- Exercise description
Please restate the data word for word, in full.

Source records
####################
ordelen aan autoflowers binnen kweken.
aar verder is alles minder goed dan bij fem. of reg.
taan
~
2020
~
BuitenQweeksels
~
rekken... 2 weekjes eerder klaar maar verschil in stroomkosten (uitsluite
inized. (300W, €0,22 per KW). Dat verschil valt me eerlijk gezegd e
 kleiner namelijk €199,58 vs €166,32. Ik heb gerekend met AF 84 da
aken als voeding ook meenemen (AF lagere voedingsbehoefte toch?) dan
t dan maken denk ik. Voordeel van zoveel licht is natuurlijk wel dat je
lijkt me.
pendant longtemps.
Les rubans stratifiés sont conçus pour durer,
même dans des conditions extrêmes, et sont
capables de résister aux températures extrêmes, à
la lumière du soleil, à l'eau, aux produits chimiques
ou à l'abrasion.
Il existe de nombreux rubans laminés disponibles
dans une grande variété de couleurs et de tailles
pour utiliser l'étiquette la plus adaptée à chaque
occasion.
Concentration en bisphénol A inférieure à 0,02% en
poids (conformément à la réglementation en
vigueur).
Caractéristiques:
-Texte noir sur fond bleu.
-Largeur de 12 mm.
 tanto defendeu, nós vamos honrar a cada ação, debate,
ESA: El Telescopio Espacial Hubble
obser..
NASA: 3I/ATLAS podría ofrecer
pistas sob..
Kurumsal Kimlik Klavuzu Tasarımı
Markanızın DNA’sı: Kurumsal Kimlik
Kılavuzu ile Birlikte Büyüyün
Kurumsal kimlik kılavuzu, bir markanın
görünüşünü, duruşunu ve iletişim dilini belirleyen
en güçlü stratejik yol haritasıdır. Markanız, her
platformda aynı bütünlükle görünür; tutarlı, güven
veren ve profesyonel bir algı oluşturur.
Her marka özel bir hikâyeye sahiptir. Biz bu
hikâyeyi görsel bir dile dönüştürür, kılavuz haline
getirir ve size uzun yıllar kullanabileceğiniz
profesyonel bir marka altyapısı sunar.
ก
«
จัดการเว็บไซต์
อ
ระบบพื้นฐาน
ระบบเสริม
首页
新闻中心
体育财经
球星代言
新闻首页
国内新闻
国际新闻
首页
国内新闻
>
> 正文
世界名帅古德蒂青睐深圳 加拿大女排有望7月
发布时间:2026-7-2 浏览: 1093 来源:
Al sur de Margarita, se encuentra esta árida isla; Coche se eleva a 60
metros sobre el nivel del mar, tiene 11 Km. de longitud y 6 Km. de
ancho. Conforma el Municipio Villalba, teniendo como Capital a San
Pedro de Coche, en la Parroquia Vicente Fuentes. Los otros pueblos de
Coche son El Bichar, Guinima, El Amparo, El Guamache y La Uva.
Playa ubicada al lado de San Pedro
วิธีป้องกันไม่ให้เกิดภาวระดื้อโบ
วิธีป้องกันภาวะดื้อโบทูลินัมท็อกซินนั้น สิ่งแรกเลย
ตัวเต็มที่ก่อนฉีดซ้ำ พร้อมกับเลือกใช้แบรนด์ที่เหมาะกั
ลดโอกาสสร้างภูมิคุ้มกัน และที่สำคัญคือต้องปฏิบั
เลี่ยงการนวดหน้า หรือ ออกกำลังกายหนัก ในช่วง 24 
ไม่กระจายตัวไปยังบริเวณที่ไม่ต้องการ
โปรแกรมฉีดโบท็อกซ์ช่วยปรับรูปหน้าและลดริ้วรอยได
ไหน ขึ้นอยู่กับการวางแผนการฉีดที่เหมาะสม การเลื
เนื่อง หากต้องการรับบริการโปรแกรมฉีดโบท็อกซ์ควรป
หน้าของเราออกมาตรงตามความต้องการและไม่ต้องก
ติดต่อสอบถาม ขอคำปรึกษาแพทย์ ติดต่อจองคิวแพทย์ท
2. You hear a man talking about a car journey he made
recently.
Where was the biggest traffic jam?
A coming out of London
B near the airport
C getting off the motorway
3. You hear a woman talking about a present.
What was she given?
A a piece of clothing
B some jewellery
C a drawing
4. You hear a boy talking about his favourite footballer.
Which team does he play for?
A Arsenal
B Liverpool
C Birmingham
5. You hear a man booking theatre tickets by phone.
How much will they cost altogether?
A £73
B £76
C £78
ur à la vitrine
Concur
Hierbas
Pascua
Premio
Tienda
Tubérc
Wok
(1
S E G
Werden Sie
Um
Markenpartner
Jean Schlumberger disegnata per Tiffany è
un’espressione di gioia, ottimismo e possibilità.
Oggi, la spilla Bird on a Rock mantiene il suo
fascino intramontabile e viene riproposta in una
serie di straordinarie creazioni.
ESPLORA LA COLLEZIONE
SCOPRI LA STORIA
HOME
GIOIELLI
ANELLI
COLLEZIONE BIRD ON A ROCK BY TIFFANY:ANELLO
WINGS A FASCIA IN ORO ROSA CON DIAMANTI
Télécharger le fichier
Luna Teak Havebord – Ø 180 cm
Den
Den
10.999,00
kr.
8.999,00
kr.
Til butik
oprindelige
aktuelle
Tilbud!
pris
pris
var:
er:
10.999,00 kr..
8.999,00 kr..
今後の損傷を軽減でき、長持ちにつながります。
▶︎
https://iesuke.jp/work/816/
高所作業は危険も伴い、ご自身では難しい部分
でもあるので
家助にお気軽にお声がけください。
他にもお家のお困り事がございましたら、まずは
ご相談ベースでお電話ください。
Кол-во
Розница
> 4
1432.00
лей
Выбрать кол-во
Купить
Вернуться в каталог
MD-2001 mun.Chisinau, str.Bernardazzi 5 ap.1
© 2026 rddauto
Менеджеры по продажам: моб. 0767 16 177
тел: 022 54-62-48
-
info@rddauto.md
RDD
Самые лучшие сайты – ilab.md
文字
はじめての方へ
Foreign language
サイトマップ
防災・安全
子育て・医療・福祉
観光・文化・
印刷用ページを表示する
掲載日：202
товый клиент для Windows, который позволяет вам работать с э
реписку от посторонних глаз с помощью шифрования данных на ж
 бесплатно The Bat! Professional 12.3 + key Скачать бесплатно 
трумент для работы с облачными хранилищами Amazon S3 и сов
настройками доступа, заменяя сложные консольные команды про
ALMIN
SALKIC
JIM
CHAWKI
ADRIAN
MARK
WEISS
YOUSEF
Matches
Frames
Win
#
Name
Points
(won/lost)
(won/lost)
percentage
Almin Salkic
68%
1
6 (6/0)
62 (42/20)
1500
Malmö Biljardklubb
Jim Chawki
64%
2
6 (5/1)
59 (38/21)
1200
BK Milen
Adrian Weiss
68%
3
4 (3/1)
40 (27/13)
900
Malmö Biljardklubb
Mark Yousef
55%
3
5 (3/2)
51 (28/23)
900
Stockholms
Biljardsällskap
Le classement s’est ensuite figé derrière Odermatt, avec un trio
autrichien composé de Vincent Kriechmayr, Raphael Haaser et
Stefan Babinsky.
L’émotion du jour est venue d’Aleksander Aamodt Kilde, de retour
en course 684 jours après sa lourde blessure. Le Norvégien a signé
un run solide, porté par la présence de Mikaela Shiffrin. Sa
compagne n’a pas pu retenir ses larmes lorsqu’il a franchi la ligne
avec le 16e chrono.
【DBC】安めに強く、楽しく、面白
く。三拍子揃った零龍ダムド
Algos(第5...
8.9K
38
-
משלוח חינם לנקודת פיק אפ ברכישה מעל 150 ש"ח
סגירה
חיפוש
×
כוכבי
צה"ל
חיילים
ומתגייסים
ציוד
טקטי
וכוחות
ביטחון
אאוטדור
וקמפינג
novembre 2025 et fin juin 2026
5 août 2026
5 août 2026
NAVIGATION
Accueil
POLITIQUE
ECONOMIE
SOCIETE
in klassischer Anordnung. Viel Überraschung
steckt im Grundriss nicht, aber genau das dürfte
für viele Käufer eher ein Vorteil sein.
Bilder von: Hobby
####################
- Result of this exercise
ordelen aan autoflowers binnen kweken.
aar verder is alles minder goed dan bij fem. of reg.
taan
~
2020
~
BuitenQweeksels
~
rekken... 2 weekjes eerder klaar maar verschil in stroomkosten (uitsluite
inized. (300W, €0,22 per KW). Dat verschil valt me eerlijk gezegd e
 kleiner namelijk €199,58 vs €166,32. Ik heb gerekend met AF 84 da
aken als voeding ook meenemen (AF lagere voedingsbehoefte toch?) dan
t dan maken denk ik. Voordeel van zoveel licht is natuurlijk wel dat je
lijkt me.
pendant longtemps.
Les rubans stratifiés sont conçus pour durer,
même dans des conditions extrêmes, et sont
capables de résister aux températures extrêmes, à
la lumière du soleil, à l'eau, aux produits chimiques
ou à l'abrasion.
Il existe de nombreux rubans laminés disponibles
dans une grande variété de couleurs et de tailles
pour utiliser l'étiquette la plus adaptée à chaque
occasion.
Concentration en bisphénol A inférieure à 0,02% en
poids (conformément à la réglementation en
vigueur).
Caractéristiques:
-Texte noir sur fond bleu.
-Largeur de 12 mm.
 tanto defendeu, nós vamos honrar a cada ação, debate,
ESA: El Telescopio Espacial Hubble
obser..
NASA: 3I/ATLAS podría ofrecer
pistas sob..
Kurumsal Kimlik Klavuzu Tasarımı
Markanızın DNA’sı: Kurumsal Kimlik
Kılavuzu ile Birlikte Büyüyün
Kurumsal kimlik kılavuzu, bir markanın
görünüşünü, duruşunu ve iletişim dilini belirleyen
en güçlü stratejik yol haritasıdır. Markanız, her
platformda aynı bütünlükle görünür; tutarlı, güven
veren ve profesyonel bir algı oluşturur.
Her marka özel bir hikâyeye sahiptir. Biz bu
hikâyeyi görsel bir dile dönüştürür, kılavuz haline
getirir ve size uzun yıllar kullanabileceğiniz
profesyonel bir marka altyapısı sunar.
ก
«
จัดการเว็บไซต์
อ
ระบบพื้นฐาน
ระบบเสริม
首页
新闻中心
体育财经
球星代言
新闻首页
国内新闻
国际新闻
首页
国内新闻
>
> 正文
世界名帅古德蒂青睐深圳 加拿大女排有望7月
发布时间:2026-7-2 浏览: 1093 来源:
Al sur de Margarita, se encuentra esta árida isla; Coche se eleva a 60
metros sobre el nivel del mar, tiene 11 Km. de longitud y 6 Km. de
ancho. Conforma el Municipio Villalba, teniendo como Capital a San
Pedro de Coche, en la Parroquia Vicente Fuentes. Los otros pueblos de
Coche son El Bichar, Guinima, El Amparo, El Guamache y La Uva.
Playa ubicada al lado de San Pedro
วิธีป้องกันไม่ให้เกิดภาวระดื้อโบ
วิธีป้องกันภาวะดื้อโบทูลินัมท็อกซินนั้น สิ่งแรกเลย
ตัวเต็มที่ก่อนฉีดซ้ำ พร้อมกับเลือกใช้แบรนด์ที่เหมาะกั
ลดโอกาสสร้างภูมิคุ้มกัน และที่สำคัญคือต้องปฏิบั
เลี่ยงการนวดหน้า หรือ ออกกำลังกายหนัก ในช่วง 24 
ไม่กระจายตัวไปยังบริเวณที่ไม่ต้องการ
โปรแกรมฉีดโบท็อกซ์ช่วยปรับรูปหน้าและลดริ้วรอยได
ไหน ขึ้นอยู่กับการวางแผนการฉีดที่เหมาะสม การเลื
เนื่อง หากต้องการรับบริการโปรแกรมฉีดโบท็อกซ์ควรป
หน้าของเราออกมาตรงตามความต้องการและไม่ต้องก
ติดต่อสอบถาม ขอคำปรึกษาแพทย์ ติดต่อจองคิวแพทย์ท
2. You hear a man talking about a car journey he made
recently.
Where was the biggest traffic jam?
A coming out of London
B near the airport
C getting off the motorway
3. You hear a woman talking about a present.
What was she given?
A a piece of clothing
B some jewellery
C a drawing
4. You hear a boy talking about his favourite footballer.
Which team does he play for?
A Arsenal
B Liverpool
C Birmingham
5. You hear a man booking theatre tickets by phone.
How much will they cost altogether?
A £73
B £76
C £78
ur à la vitrine
Concur
Hierbas
Pascua
Premio
Tienda
Tubérc
Wok
(1
S E G
Werden Sie
Um
Markenpartner
Jean Schlumberger disegnata per Tiffany è
un’espressione di gioia, ottimismo e possibilità.
Oggi, la spilla Bird on a Rock mantiene il suo
fascino intramontabile e viene riproposta in una
serie di straordinarie creazioni.
ESPLORA LA COLLEZIONE
SCOPRI LA STORIA
HOME
GIOIELLI
ANELLI
COLLEZIONE BIRD ON A ROCK BY TIFFANY:ANELLO
WINGS A FASCIA IN ORO ROSA CON DIAMANTI
Télécharger le fichier
Luna Teak Havebord – Ø 180 cm
Den
Den
10.999,00
kr.
8.999,00
kr.
Til butik
oprindelige
aktuelle
Tilbud!
pris
pris
var:
er:
10.999,00 kr..
8.999,00 kr..
今後の損傷を軽減でき、長持ちにつながります。
▶︎
https://iesuke.jp/work/816/
高所作業は危険も伴い、ご自身では難しい部分
でもあるので
家助にお気軽にお声がけください。
他にもお家のお困り事がございましたら、まずは
ご相談ベースでお電話ください。
Кол-во
Розница
> 4
1432.00
лей
Выбрать кол-во
Купить
Вернуться в каталог
MD-2001 mun.Chisinau, str.Bernardazzi 5 ap.1
© 2026 rddauto
Менеджеры по продажам: моб. 0767 16 177
тел: 022 54-62-48
-
info@rddauto.md
RDD
Самые лучшие сайты – ilab.md
文字
はじめての方へ
Foreign language
サイトマップ
防災・安全
子育て・医療・福祉
観光・文化・
印刷用ページを表示する
掲載日：202
товый клиент для Windows, который позволяет вам работать с э
реписку от посторонних глаз с помощью шифрования данных на ж
 бесплатно The Bat! Professional 12.3 + key Скачать бесплатно 
трумент для работы с облачными хранилищами Amazon S3 и сов
настройками доступа, заменяя сложные консольные команды про
ALMIN
SALKIC
JIM
CHAWKI
ADRIAN
MARK
WEISS
YOUSEF
Matches
Frames
Win
#
Name
Points
(won/lost)
(won/lost)
percentage
Almin Salkic
68%
1
6 (6/0)
62 (42/20)
1500
Malmö Biljardklubb
Jim Chawki
64%
2
6 (5/1)
59 (38/21)
1200
BK Milen
Adrian Weiss
68%
3
4 (3/1)
40 (27/13)
900
Malmö Biljardklubb
Mark Yousef
55%
3
5 (3/2)
51 (28/23)
900
Stockholms
Biljardsällskap
Le classement s’est ensuite figé derrière Odermatt, avec un trio
autrichien composé de Vincent Kriechmayr, Raphael Haaser et
Stefan Babinsky.
L’émotion du jour est venue d’Aleksander Aamodt Kilde, de retour
en course 684 jours après sa lourde blessure. Le Norvégien a signé
un run solide, porté par la présence de Mikaela Shiffrin. Sa
compagne n’a pas pu retenir ses larmes lorsqu’il a franchi la ligne
avec le 16e chrono.
【DBC】安めに強く、楽しく、面白
く。三拍子揃った零龍ダムド
Algos(第5...
8.9K
38
-
משלוח חינם לנקודת פיק אפ ברכישה מעל 150 ש"ח
סגירה
חיפוש
×
כוכבי
צה"ל
חיילים
ומתגייסים
ציוד
טקטי
וכוחות
ביטחון
אאוטדור
וקמפינג
novembre 2025 et fin juin 2026
5 août 2026
5 août 2026
NAVIGATION
Accueil
POLITIQUE
ECONOMIE
SOCIETE
in klassischer Anordnung. Viel Überraschung
steckt im Grundriss nicht, aber genau das dürfte
für viele Käufer eher ein Vorteil sein.
Bilder von: Hobby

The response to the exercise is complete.